Thanks for the super useful review @TA. Had a look out for this on my lunch break today in the Waterstones closest to work. Whilst I could find both Lars Kroijer’s “Investing Demystified” and Robin Powell and Jonathan Hollow’s “How to fund the life you want”, there was no sign of Tim Hale’s work. Oddly, as Smarter Investing is also printed by FT Publishing, there were several FT ‘guides’ to different aspects of finance (alongside multiple prominent copies of publications by that Rich Dad, Poor Dad fella). Looks like Hale will have to be an online purchase this time around. I did note that at least 3 x the shelf space was taken up with economics books than with investment. Perhaps it should be closer to parity?
I was a bit confused by some of the comments above, on this post about the fourth edition of the book. Then I realised that although the review was published in October 2023, and I only recently received it via email, most of the comments are from 2013! I don’t quite understand how that works.
@Phil — For various reasons, we sometimes update and repost old articles rather than post new articles.
For instance, we’ve linked to our Tim Hale review dozens of times in the 2,000-odd articles on this site. It’s better in nearly all cases if all those links point to the latest edition, rather than a review of the old edition.
There are also SEO benefits to keeping an article up-to-date, rather than writing incremental new ones.
This happens all over the web. Sites like Which and the Mail Online update some of their ‘news’ articles literally every week (or at least the date) in order to appear as fresh as possible to Google.
What we do that confuses things is, as you note, we don’t generally delete old comments. Partly that’s out of respect to the time people originally put into posting, and also because they sometimes contain still-useful relevant info.
There’s actually a note at the bottom of this article warning comments may refer to previous additions. We generally do this. Don’t blame you for missing it though. Cheers! 🙂
I have a version about 10 years old. I think you already said above you wouldn’t recommend getting the latest version in that case, but presumably some of the suggested funds etc have been updated?
The great thing about the new edition is that it gives me an excuse to reread what is possibly the most sensible and optimal long term investment advice there is. I first read this around 13 years ago when – I thought – there were still several fund managers around to disprove the point – the likes of Anthony Bolton, Neal Woodford etc.
Ha! Each time one went down, it just further cemented Tim Hale and Smarter Investing as my go to investing rulebook.
And whilst Tim was not the first to debunk active management – see the book Trillions – I would probably not have been convinced as quickly without reading his book.

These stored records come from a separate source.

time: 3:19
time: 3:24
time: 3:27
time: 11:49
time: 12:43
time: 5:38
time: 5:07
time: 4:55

But following his advice is like going on a strict diet that warns us off eating all the naughty things that are bad for us. Buying the latest hot stock, investment fad or fund is like that irresistible high fat/sugar calorific treat that I know I shouldn’t eat, and I will severely regret it later, but I want it bad and sod it, it surely must be ok cos loads of other people are buying it, so I’m having it too.
Only to regret it later.
So I now allow myself a small portion of my pot to be my naughty treat fund to go out and invest as I want – within reason – and ringfence the bulk of my pot to follow the Tim Hale way. I think this might in fact have been Tim’s suggestion in at least one of his editions.

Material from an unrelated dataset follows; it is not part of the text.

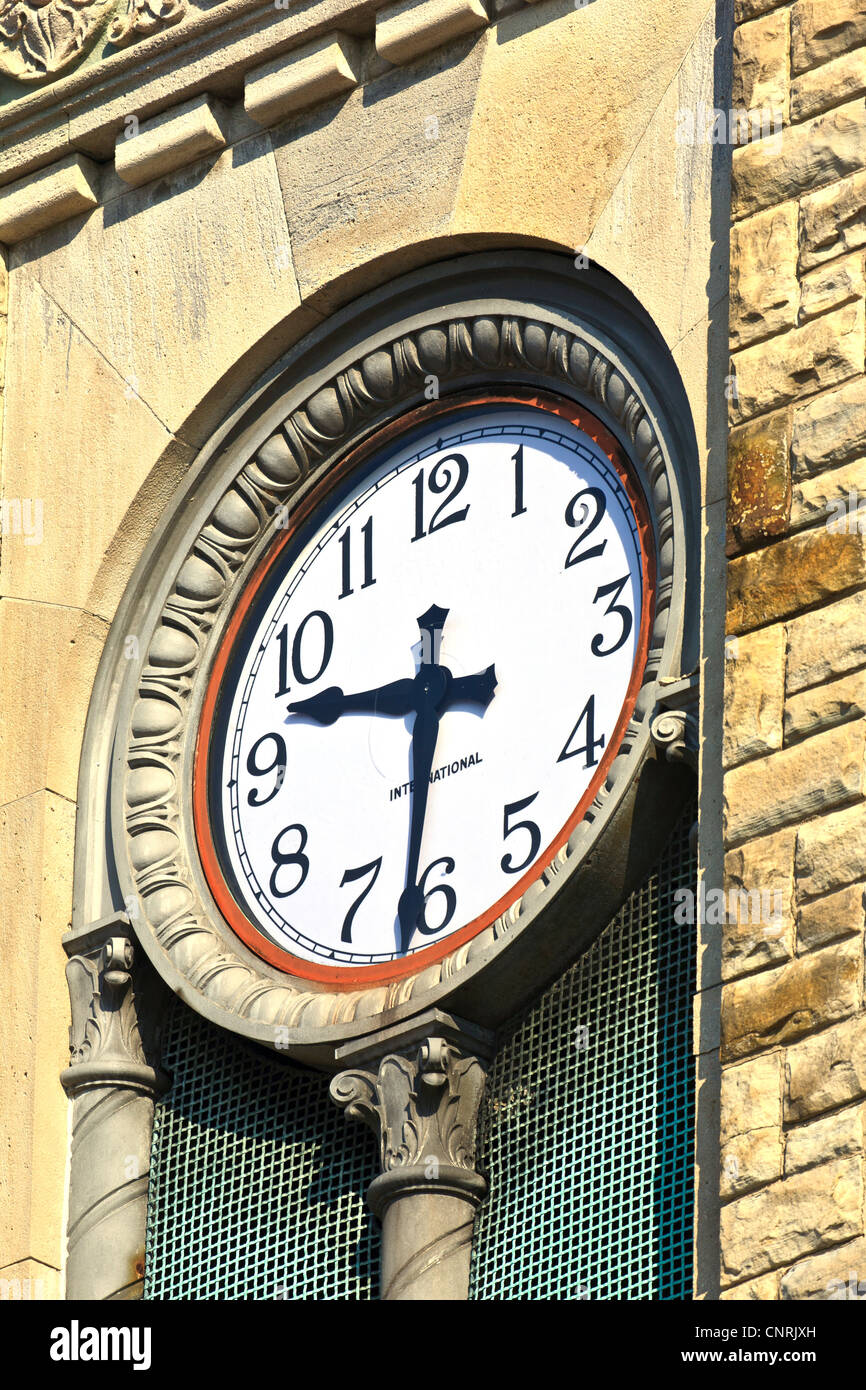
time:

That way I can play with my portfolio (at the edges) whilst keeping the bulk of it in low cost well diversified passive funds that I try not to touch or look at too much (ooh but even that is hard!).
And the best thing about Tim’s book – it signposted me to here, to Monevator, which is like the accompanying practical application of Tim’s rules – whilst allowing a little bit of fun and naughtiness on the side!